Wearable technology has come a long way from the 17th century Chinese abacus ring and the calculator watches of the 1980s. Innovation in microchip manufacturing led to on-chip sensors, such as GPS, compass, gyroscope and biometric sensors, allowing device manufacturers to incorporate additional features. These sensors allow smartphones, fitness bands, smartwatches, and other devices to detect movement in any direction and react accordingly by changing screen orientation or sending data to connected devices. The appetite for wearables has no indication of waning, with IDC predicting that global shipments of wearable devices will almost double by 2019.
Wearable Tech in Action
Given the early adoption of wearables for personal fitness and health monitoring, it’s no surprise that the sports industry is a big fan of the technology. Coaches harvest wearable tech data from players during practice and make decisions based on this information. Examples of wearables used in the NBA include heart rate monitors, bio harnesses (measure heart and breathing rates, core temperature and movement), and motion sensors to analyze movement patterns. In fact, 57.31% of respondents to our recent survey said wearable tech that tracks real-time performance had the most positive impact on athletes.

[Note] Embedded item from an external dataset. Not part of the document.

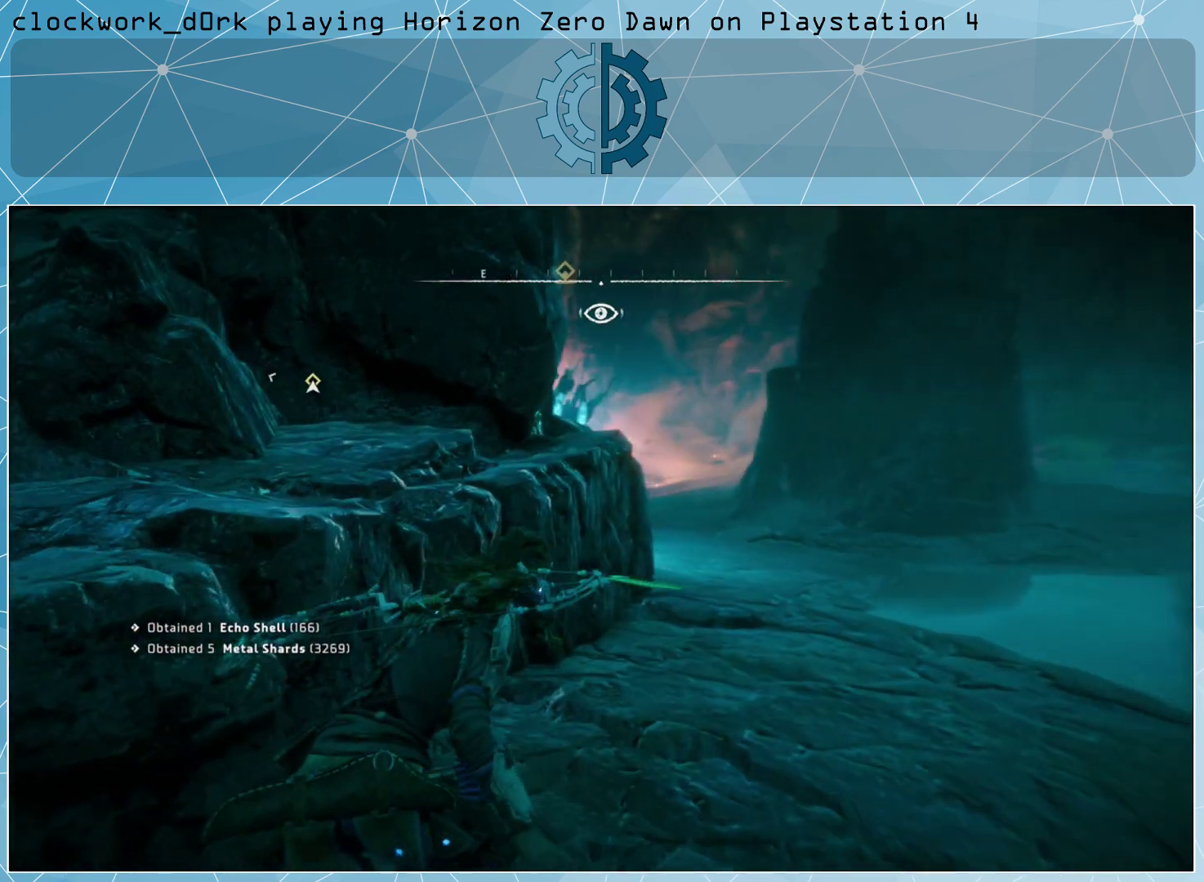
{"buttons": [], "left_stick": "up-right", "right_stick": "center", "events": [[233, "right_stick", "center"]]}
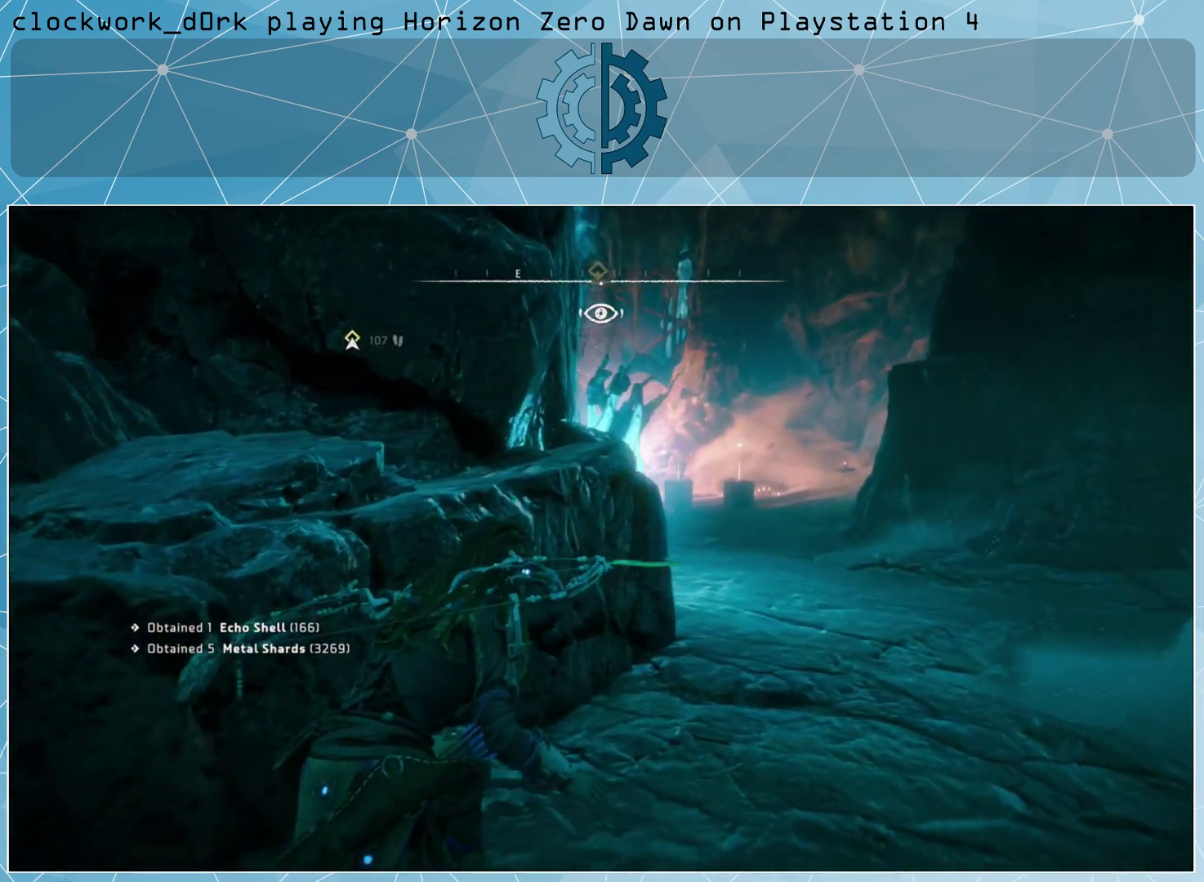
{"buttons": [], "left_stick": "up-right", "right_stick": "center", "events": [[133, "right_stick", "left"], [300, "right_stick", "center"]]}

When it comes to game time, it’s another story as most professional sports associations have banned wearable tech during competition. Some of the reasons for delay include legal concerns on who owns the data, player contracts, and a desire to prove the technology benefits before allowing implementation in competition.
Soccer, tennis and cricket already allow wearables in competition. Referees and umpires wear smartwatches that connect directly to perimeter cameras and alert them when a ball has crossed the line. Many of the top European soccer leagues use player tracking systems with clothing sensors that prompt coaches in real-time, aiding decisions for player rotation or substitution.
With wearables, the possibilities are practically endless. Broadcast quality streaming from player during a game has already been tested. Smart tennis rackets can calculate the speed of a shot, calculate spin, accuracy and more. It is fair to say that practically every sport can benefit from wearable technology during practice, training and competition.
Tech Skills Needed for Wearables
The obvious growth in the wearable market is good news for technology candidates with skills ranging from hardware design, software development, telecommunications (especially Bluetooth and Wi-Fi), network administrator, and cyber security. Wearables are a small part of the Internet of Things domain and candidates with experience of smart buildings or building automation are highly desirable in this market, given that integration is likely.